The data Block Start

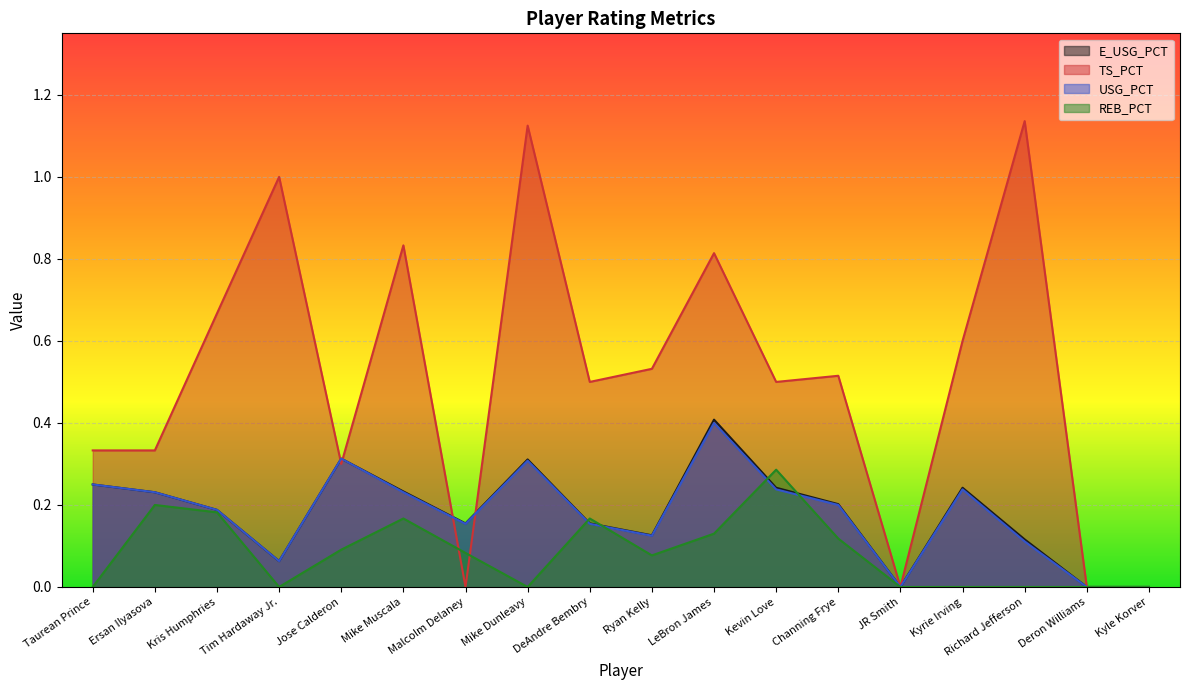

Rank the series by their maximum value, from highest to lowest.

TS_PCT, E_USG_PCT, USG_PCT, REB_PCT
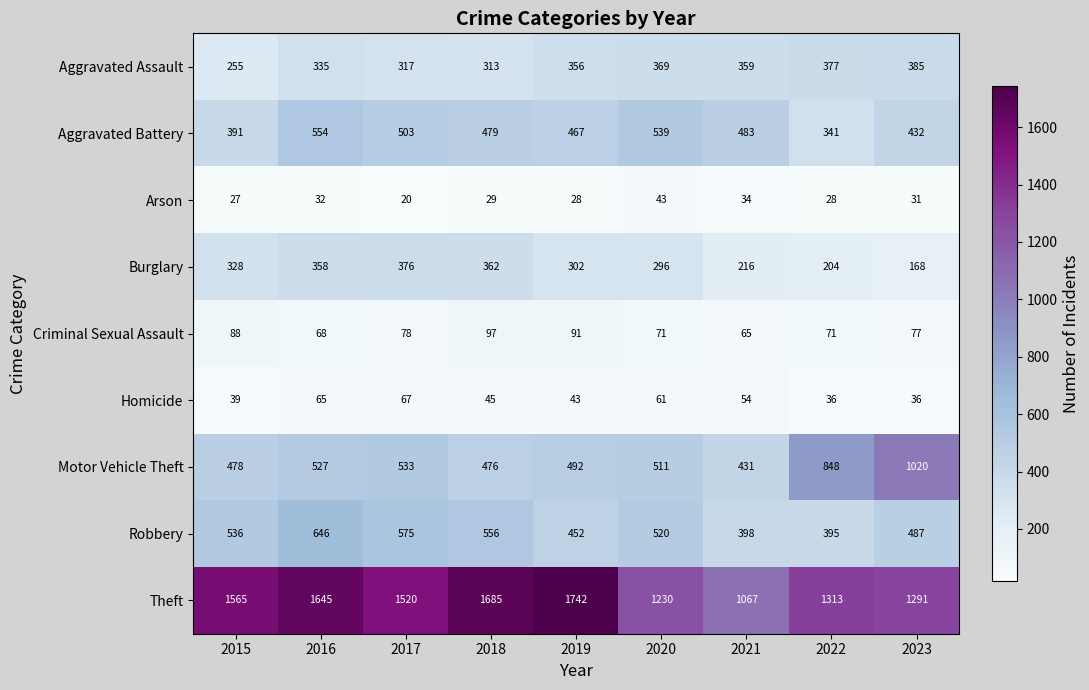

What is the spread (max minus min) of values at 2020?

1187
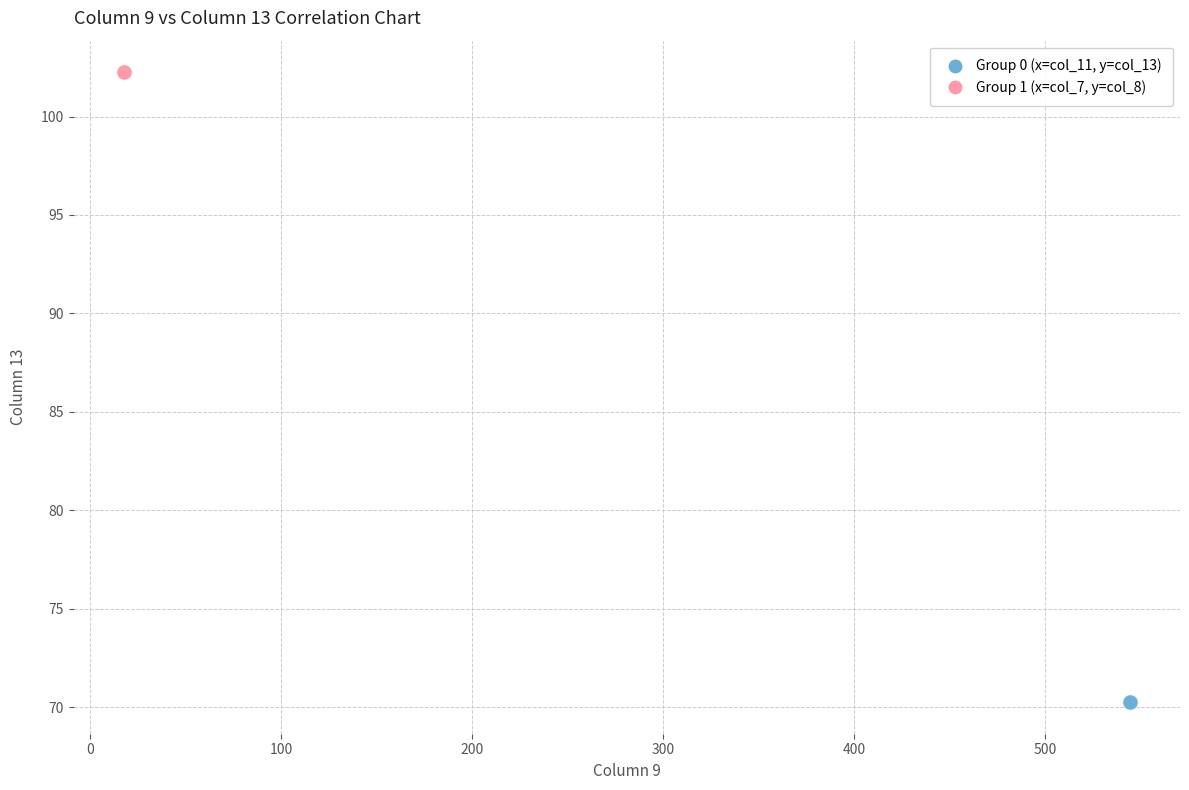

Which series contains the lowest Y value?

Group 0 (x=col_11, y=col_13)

The data Block End

**Requirement**
Print the listing again word for word, leaving out the pictures.

**Answer to this exercise**
Rank the series by their maximum value, from highest to lowest.

TS_PCT, E_USG_PCT, USG_PCT, REB_PCT

What is the spread (max minus min) of values at 2020?

1187

Which series contains the lowest Y value?

Group 0 (x=col_11, y=col_13)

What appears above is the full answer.